Les premières concessions accordées au cimetière de Miramont remontent pourtant à 1835. Il est la "grande" nécropole de la ville divisée en plusieurs morceaux à flanc de colline, témoignant de cette histoire : beaucoup de tombeaux humbles, une statuaire réduite à peu de choses...
Certains tombeaux gardent l’empreinte du passé minier de Decazeville.
Au milieu de cette modestie, un tombeau détonne : gigantesque, en grande partie ruiné, il présente à son entrée deux statues (un homme et une femme) décapitées. Il s’agit du mausolée Cabrol.
Decazeville. Le mausolée Cabrol bientôt restauré [1]
Le mausolée Cabrol, sis au cimetière de Miramont, devrait être prochainement réhabilité. François-Gracchus CABROL (1793-1882) fut le directeur-fondateur des mines et des usines de Decazeville, s’impliquant totalement dans sa mission aux côtés du duc Decazes, qui lui apporta les garanties financières. François Cabrol fit d’un champ bucolique traversé par le Riou-Mort un grand centre industriel français. Il fut député de l’Aveyron à partir de 1846. Ce Ruthénois de naissance décida de reposer dans la ville qu’il avait fait naître et croître. De son vivant, François Cabrol fit élever son mausolée. Présentons l’édifice pour ceux qui ne le connaissent pas. Il est composé d’une imposante chapelle, munie de magnifiques rosaces.
à l’intérieur ; se trouvait un autel, détruit par l’effondrement d’une partie du toit, et de superbes fresques murales effacées par des infiltrations (elles sont visibles sur un plan au local de l’ASPIBD). La chapelle servait d’espace cérémoniel lors des enterrements. Elle surmonte une crypte où repose François Cabrol, son épouse et élie Cabrol, leur fils, qui ne s’est pas marié. L’entrée de la crypte est précédée de deux grandes statues de marbre, le deuil et la foi, aujourd’hui étêtées. En outre, le mausolée se trouve au centre d’une immense concession, peut-être l’une des plus grandes de France, précise Lucien Orsane, entourée par un mur d’enceinte de 38 m sur 28 m, soit plus de 1 000 m2. Plusieurs tombes parsèment la concession et de l’abbé Fourgous, qui était franc-maçon.
Depuis sa création, en 1997, l’ASPIBD s’inquiète de l’état de délabrement d’un monument singulier, en partie méconnu, qui s’inscrit dans la mémoire collective de la cité. Une issue favorable voit enfin le jour.

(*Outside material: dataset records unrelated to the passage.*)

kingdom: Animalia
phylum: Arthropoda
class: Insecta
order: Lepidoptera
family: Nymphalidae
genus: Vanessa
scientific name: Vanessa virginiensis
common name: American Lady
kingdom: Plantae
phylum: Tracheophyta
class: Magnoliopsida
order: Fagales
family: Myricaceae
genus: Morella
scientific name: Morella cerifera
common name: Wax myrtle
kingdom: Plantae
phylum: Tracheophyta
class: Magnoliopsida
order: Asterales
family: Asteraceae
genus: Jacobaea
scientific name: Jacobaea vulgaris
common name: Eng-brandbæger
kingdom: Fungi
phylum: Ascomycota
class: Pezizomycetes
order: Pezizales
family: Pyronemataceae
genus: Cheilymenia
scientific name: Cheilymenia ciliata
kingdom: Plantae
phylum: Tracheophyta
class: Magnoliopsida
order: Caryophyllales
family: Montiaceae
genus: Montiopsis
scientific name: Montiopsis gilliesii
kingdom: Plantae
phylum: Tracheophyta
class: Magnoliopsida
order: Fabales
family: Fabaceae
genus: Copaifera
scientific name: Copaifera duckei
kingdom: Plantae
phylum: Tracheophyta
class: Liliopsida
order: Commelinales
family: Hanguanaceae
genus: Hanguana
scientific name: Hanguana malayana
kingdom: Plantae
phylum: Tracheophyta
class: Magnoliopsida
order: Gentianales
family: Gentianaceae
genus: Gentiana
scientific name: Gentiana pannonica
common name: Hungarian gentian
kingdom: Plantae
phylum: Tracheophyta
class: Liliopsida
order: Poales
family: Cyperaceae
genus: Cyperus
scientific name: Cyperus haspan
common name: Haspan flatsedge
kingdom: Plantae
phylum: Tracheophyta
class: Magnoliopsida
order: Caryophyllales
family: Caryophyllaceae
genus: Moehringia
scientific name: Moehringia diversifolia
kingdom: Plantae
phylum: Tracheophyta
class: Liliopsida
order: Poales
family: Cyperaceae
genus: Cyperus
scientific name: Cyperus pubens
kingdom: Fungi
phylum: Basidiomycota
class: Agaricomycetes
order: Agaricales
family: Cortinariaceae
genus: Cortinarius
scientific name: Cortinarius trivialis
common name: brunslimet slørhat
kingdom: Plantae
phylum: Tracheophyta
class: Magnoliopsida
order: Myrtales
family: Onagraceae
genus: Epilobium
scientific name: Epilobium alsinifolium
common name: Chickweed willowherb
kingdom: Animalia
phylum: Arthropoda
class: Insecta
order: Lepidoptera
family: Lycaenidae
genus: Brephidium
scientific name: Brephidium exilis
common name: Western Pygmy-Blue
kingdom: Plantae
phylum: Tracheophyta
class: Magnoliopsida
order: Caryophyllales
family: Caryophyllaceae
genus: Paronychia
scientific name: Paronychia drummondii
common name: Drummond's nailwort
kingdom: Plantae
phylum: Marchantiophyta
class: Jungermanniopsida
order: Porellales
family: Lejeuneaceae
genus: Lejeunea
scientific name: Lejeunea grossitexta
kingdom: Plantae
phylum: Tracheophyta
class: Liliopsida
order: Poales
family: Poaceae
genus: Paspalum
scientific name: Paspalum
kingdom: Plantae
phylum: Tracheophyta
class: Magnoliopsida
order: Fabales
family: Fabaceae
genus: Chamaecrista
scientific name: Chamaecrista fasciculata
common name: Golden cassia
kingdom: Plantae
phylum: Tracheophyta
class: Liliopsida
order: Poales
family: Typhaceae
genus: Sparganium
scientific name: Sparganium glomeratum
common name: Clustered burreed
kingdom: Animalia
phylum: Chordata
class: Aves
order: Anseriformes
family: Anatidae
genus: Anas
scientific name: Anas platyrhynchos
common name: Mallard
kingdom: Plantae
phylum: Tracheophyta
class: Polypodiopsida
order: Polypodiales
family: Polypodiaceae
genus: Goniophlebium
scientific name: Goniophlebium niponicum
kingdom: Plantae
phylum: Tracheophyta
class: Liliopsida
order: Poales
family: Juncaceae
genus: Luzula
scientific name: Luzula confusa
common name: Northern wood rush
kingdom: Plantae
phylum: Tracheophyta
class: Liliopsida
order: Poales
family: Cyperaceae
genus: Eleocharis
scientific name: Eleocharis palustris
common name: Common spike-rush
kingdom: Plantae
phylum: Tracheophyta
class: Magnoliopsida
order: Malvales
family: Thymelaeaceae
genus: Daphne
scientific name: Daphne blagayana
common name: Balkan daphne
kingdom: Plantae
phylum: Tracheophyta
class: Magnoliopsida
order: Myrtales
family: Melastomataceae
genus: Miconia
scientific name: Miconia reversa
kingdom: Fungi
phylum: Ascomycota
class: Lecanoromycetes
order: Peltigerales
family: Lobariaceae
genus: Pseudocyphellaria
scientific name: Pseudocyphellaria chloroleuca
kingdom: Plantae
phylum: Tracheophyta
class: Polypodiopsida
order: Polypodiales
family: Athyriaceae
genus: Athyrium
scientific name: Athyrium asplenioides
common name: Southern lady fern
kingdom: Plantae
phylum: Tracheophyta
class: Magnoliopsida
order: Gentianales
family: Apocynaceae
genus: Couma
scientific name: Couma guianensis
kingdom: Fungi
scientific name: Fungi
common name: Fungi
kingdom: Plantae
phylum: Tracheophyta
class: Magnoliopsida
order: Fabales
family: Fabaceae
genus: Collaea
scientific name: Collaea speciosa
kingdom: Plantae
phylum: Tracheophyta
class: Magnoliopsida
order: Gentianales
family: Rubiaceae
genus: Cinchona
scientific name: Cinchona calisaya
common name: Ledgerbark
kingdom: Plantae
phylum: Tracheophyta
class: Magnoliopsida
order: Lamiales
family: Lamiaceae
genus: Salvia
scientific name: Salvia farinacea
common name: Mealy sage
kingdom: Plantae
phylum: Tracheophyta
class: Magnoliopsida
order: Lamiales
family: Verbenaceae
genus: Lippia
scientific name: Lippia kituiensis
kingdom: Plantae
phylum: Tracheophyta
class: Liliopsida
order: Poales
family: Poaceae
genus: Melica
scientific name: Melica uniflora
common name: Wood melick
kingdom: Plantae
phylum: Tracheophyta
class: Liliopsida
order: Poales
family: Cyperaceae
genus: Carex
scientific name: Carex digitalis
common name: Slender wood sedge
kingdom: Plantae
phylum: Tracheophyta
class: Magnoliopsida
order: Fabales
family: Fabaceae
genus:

Parmi les défunts se dresse le tombeau -lui aussi anonyme ! - de la célébrité locale, Paul RAMADIER (1888-1961). Avocat de formation, il fut député socialiste de l’Aveyron à plusieurs reprises de 1928 à 1958. Ministre du Front Populaire, il en fut l’un des artisans principaux. Il refusa de voter les pleins pouvoirs à Pétain, entra dans la Résistance et fut inscrit, en raison de son action durant la guerre, sur la liste des justes de Yad Vashem. Plusieurs fois ministre après 1945, il devint le premier président du Conseil de la IVème République durant l’année 1947. Son court mandat est fondamental dans un contexte de Guerre Froide naissante : éviction des communistes du gouvernement qui mit fin au Tripartisme, adhésion au Plan Marshall, insurrection malgache, statut de l’Algérie...
Sa carrière politique dure jusqu’en 1959 : en 1956 encore, il est ministre des Affaires économiques et financières du gouvernement Mollet. A ce titre, il favorise l’instauration de la troisième semaine de congés payés et la création du fonds national de solidarité en faveur des vieillards économiquement faibles, dont il prévoit que le financement sera assuré par les recettes de la vignette automobile, cette fameuse et impopulaire vignette qui lui est désormais rattachée et qui ternit très injustement le reste de son action sociale.
Maire de Decazeville de 1919 à 1941 puis de 1945 à 1959, il était logique qu’il y soit enterré. On peut trouver sa tombe sur les hauteurs, dans la partie droite du cimetière.
Miramont sur les traces du Père Lachaise ? [2]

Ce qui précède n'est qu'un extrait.